All of the entries need to be set down exactly as they read.

(Recorded data)
'''

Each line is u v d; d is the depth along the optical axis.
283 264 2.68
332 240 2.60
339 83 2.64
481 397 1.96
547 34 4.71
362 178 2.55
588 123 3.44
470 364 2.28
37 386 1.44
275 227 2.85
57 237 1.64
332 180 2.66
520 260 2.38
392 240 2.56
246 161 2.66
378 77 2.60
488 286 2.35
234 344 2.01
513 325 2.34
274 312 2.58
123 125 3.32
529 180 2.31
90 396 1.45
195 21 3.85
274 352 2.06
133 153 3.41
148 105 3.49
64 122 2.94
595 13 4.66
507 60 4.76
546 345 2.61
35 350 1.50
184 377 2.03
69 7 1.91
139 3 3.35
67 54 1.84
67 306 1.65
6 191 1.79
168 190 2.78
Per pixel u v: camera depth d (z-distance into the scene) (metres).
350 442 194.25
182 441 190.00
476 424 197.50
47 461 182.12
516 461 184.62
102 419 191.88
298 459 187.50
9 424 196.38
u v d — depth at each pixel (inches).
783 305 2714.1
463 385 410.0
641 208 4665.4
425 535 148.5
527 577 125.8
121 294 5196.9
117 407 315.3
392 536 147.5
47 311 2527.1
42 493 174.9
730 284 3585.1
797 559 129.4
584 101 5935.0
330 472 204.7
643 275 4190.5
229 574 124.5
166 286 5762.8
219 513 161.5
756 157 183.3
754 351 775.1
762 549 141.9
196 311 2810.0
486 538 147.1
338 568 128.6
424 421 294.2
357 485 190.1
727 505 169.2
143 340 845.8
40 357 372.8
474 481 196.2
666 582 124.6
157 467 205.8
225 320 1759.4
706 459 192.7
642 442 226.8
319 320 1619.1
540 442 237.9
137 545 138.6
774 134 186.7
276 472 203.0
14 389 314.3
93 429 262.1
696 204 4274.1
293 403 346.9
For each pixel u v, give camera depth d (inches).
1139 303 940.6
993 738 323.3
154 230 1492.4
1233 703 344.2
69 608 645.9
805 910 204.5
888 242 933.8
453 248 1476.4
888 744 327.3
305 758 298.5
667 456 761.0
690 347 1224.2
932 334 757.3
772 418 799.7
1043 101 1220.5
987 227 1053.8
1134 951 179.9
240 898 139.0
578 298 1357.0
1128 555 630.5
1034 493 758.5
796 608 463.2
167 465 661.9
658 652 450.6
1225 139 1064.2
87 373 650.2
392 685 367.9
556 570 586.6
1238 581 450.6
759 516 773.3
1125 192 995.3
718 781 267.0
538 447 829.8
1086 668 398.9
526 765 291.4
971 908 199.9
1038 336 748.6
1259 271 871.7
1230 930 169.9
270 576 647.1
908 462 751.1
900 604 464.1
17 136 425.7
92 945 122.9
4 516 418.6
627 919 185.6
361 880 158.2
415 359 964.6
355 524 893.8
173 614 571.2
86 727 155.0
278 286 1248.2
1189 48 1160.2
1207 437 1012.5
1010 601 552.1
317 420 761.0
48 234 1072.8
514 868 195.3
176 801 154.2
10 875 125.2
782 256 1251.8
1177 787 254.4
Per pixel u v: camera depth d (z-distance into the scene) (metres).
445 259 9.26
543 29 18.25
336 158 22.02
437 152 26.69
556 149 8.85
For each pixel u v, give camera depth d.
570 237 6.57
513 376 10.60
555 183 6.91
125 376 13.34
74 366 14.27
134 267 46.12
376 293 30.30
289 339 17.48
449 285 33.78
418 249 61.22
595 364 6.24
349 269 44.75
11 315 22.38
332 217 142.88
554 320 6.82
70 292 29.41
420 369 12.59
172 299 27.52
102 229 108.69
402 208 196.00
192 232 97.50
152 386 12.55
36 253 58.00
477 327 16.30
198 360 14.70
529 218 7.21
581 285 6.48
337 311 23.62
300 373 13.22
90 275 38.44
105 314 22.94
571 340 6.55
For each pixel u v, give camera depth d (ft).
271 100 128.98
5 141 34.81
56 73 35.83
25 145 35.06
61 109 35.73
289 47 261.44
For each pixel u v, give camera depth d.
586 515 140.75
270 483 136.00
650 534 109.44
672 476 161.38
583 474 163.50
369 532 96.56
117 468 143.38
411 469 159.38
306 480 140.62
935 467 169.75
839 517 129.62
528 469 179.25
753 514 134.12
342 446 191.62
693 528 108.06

'''

Answer to the problem:
Each line is u v d; d is the depth along the optical axis.
283 264 2.68
332 240 2.60
339 83 2.64
481 397 1.96
547 34 4.71
362 178 2.55
588 123 3.44
470 364 2.28
37 386 1.44
275 227 2.85
57 237 1.64
332 180 2.66
520 260 2.38
392 240 2.56
246 161 2.66
378 77 2.60
488 286 2.35
234 344 2.01
513 325 2.34
274 312 2.58
123 125 3.32
529 180 2.31
90 396 1.45
195 21 3.85
274 352 2.06
133 153 3.41
148 105 3.49
64 122 2.94
595 13 4.66
507 60 4.76
546 345 2.61
35 350 1.50
184 377 2.03
69 7 1.91
139 3 3.35
67 54 1.84
67 306 1.65
6 191 1.79
168 190 2.78
Per pixel u v: camera depth d (z-distance into the scene) (metres).
350 442 194.25
182 441 190.00
476 424 197.50
47 461 182.12
516 461 184.62
102 419 191.88
298 459 187.50
9 424 196.38
u v d — depth at each pixel (inches).
783 305 2714.1
463 385 410.0
641 208 4665.4
425 535 148.5
527 577 125.8
121 294 5196.9
117 407 315.3
392 536 147.5
47 311 2527.1
42 493 174.9
730 284 3585.1
797 559 129.4
584 101 5935.0
330 472 204.7
643 275 4190.5
229 574 124.5
166 286 5762.8
219 513 161.5
756 157 183.3
754 351 775.1
762 549 141.9
196 311 2810.0
486 538 147.1
338 568 128.6
424 421 294.2
357 485 190.1
727 505 169.2
143 340 845.8
40 357 372.8
474 481 196.2
666 582 124.6
157 467 205.8
225 320 1759.4
706 459 192.7
642 442 226.8
319 320 1619.1
540 442 237.9
137 545 138.6
774 134 186.7
276 472 203.0
14 389 314.3
93 429 262.1
696 204 4274.1
293 403 346.9
For each pixel u v, give camera depth d (inches).
1139 303 940.6
993 738 323.3
154 230 1492.4
1233 703 344.2
69 608 645.9
805 910 204.5
888 242 933.8
453 248 1476.4
888 744 327.3
305 758 298.5
667 456 761.0
690 347 1224.2
932 334 757.3
772 418 799.7
1043 101 1220.5
987 227 1053.8
1134 951 179.9
240 898 139.0
578 298 1357.0
1128 555 630.5
1034 493 758.5
796 608 463.2
167 465 661.9
658 652 450.6
1225 139 1064.2
87 373 650.2
392 685 367.9
556 570 586.6
1238 581 450.6
759 516 773.3
1125 192 995.3
718 781 267.0
538 447 829.8
1086 668 398.9
526 765 291.4
971 908 199.9
1038 336 748.6
1259 271 871.7
1230 930 169.9
270 576 647.1
908 462 751.1
900 604 464.1
17 136 425.7
92 945 122.9
4 516 418.6
627 919 185.6
361 880 158.2
415 359 964.6
355 524 893.8
173 614 571.2
86 727 155.0
278 286 1248.2
1189 48 1160.2
1207 437 1012.5
1010 601 552.1
317 420 761.0
48 234 1072.8
514 868 195.3
176 801 154.2
10 875 125.2
782 256 1251.8
1177 787 254.4
Per pixel u v: camera depth d (z-distance into the scene) (metres).
445 259 9.26
543 29 18.25
336 158 22.02
437 152 26.69
556 149 8.85
For each pixel u v, give camera depth d.
570 237 6.57
513 376 10.60
555 183 6.91
125 376 13.34
74 366 14.27
134 267 46.12
376 293 30.30
289 339 17.48
449 285 33.78
418 249 61.22
595 364 6.24
349 269 44.75
11 315 22.38
332 217 142.88
554 320 6.82
70 292 29.41
420 369 12.59
172 299 27.52
102 229 108.69
402 208 196.00
192 232 97.50
152 386 12.55
36 253 58.00
477 327 16.30
198 360 14.70
529 218 7.21
581 285 6.48
337 311 23.62
300 373 13.22
90 275 38.44
105 314 22.94
571 340 6.55
For each pixel u v, give camera depth d (ft).
271 100 128.98
5 141 34.81
56 73 35.83
25 145 35.06
61 109 35.73
289 47 261.44
For each pixel u v, give camera depth d.
586 515 140.75
270 483 136.00
650 534 109.44
672 476 161.38
583 474 163.50
369 532 96.56
117 468 143.38
411 469 159.38
306 480 140.62
935 467 169.75
839 517 129.62
528 469 179.25
753 514 134.12
342 446 191.62
693 528 108.06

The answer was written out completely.